**To do:**
All of the records need to be retyped exactly, with no line dropped.

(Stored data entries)
┌──
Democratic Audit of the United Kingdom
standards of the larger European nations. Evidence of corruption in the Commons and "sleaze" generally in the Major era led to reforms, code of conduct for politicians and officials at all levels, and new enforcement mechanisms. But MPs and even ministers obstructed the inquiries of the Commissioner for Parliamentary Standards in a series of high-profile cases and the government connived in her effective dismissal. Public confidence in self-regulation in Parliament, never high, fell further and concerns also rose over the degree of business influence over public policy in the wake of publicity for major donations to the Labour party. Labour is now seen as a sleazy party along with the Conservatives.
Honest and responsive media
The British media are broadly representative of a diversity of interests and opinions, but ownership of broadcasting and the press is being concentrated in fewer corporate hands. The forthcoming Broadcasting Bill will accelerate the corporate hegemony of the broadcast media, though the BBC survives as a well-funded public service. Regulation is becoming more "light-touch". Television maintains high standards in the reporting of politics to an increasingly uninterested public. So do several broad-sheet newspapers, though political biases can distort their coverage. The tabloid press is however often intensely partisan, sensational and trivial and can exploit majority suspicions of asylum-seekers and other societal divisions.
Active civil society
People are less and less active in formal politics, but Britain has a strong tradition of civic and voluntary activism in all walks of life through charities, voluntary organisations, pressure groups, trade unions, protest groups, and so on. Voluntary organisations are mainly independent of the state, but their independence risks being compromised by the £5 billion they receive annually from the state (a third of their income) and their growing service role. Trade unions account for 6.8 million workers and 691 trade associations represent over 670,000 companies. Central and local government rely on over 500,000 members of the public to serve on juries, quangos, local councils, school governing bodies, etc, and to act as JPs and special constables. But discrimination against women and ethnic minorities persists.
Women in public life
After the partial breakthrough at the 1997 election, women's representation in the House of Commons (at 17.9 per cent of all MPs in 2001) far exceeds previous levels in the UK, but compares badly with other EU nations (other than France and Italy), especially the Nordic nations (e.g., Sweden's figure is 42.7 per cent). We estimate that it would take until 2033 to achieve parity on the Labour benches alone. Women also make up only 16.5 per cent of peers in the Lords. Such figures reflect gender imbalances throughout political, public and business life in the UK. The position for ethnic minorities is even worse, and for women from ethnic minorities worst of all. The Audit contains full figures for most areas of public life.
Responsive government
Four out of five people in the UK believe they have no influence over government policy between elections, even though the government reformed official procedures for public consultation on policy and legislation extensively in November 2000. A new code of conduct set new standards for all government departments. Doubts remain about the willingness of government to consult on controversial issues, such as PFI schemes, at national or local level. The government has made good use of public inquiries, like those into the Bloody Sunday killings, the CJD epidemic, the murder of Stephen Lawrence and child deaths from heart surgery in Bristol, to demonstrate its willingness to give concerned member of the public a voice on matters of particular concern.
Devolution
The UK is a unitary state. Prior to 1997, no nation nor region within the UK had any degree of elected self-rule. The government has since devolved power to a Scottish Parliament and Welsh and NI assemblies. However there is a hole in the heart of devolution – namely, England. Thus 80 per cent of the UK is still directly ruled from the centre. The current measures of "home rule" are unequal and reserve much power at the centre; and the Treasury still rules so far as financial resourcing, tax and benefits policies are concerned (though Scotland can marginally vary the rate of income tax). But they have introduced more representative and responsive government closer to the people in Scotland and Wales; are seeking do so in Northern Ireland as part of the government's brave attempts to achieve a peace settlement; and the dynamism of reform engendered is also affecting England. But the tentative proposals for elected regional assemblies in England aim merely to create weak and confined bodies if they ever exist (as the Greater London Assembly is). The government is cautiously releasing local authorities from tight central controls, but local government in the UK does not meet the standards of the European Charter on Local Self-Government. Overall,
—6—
└──
**Exercise output:**
Democratic Audit of the United Kingdom
standards of the larger European nations. Evidence of corruption in the Commons and "sleaze" generally in the Major era led to reforms, code of conduct for politicians and officials at all levels, and new enforcement mechanisms. But MPs and even ministers obstructed the inquiries of the Commissioner for Parliamentary Standards in a series of high-profile cases and the government connived in her effective dismissal. Public confidence in self-regulation in Parliament, never high, fell further and concerns also rose over the degree of business influence over public policy in the wake of publicity for major donations to the Labour party. Labour is now seen as a sleazy party along with the Conservatives.
Honest and responsive media
The British media are broadly representative of a diversity of interests and opinions, but ownership of broadcasting and the press is being concentrated in fewer corporate hands. The forthcoming Broadcasting Bill will accelerate the corporate hegemony of the broadcast media, though the BBC survives as a well-funded public service. Regulation is becoming more "light-touch". Television maintains high standards in the reporting of politics to an increasingly uninterested public. So do several broad-sheet newspapers, though political biases can distort their coverage. The tabloid press is however often intensely partisan, sensational and trivial and can exploit majority suspicions of asylum-seekers and other societal divisions.
Active civil society
People are less and less active in formal politics, but Britain has a strong tradition of civic and voluntary activism in all walks of life through charities, voluntary organisations, pressure groups, trade unions, protest groups, and so on. Voluntary organisations are mainly independent of the state, but their independence risks being compromised by the £5 billion they receive annually from the state (a third of their income) and their growing service role. Trade unions account for 6.8 million workers and 691 trade associations represent over 670,000 companies. Central and local government rely on over 500,000 members of the public to serve on juries, quangos, local councils, school governing bodies, etc, and to act as JPs and special constables. But discrimination against women and ethnic minorities persists.
Women in public life
After the partial breakthrough at the 1997 election, women's representation in the House of Commons (at 17.9 per cent of all MPs in 2001) far exceeds previous levels in the UK, but compares badly with other EU nations (other than France and Italy), especially the Nordic nations (e.g., Sweden's figure is 42.7 per cent). We estimate that it would take until 2033 to achieve parity on the Labour benches alone. Women also make up only 16.5 per cent of peers in the Lords. Such figures reflect gender imbalances throughout political, public and business life in the UK. The position for ethnic minorities is even worse, and for women from ethnic minorities worst of all. The Audit contains full figures for most areas of public life.
Responsive government
Four out of five people in the UK believe they have no influence over government policy between elections, even though the government reformed official procedures for public consultation on policy and legislation extensively in November 2000. A new code of conduct set new standards for all government departments. Doubts remain about the willingness of government to consult on controversial issues, such as PFI schemes, at national or local level. The government has made good use of public inquiries, like those into the Bloody Sunday killings, the CJD epidemic, the murder of Stephen Lawrence and child deaths from heart surgery in Bristol, to demonstrate its willingness to give concerned member of the public a voice on matters of particular concern.
Devolution
The UK is a unitary state. Prior to 1997, no nation nor region within the UK had any degree of elected self-rule. The government has since devolved power to a Scottish Parliament and Welsh and NI assemblies. However there is a hole in the heart of devolution – namely, England. Thus 80 per cent of the UK is still directly ruled from the centre. The current measures of "home rule" are unequal and reserve much power at the centre; and the Treasury still rules so far as financial resourcing, tax and benefits policies are concerned (though Scotland can marginally vary the rate of income tax). But they have introduced more representative and responsive government closer to the people in Scotland and Wales; are seeking do so in Northern Ireland as part of the government's brave attempts to achieve a peace settlement; and the dynamism of reform engendered is also affecting England. But the tentative proposals for elected regional assemblies in England aim merely to create weak and confined bodies if they ever exist (as the Greater London Assembly is). The government is cautiously releasing local authorities from tight central controls, but local government in the UK does not meet the standards of the European Charter on Local Self-Government. Overall,
—6—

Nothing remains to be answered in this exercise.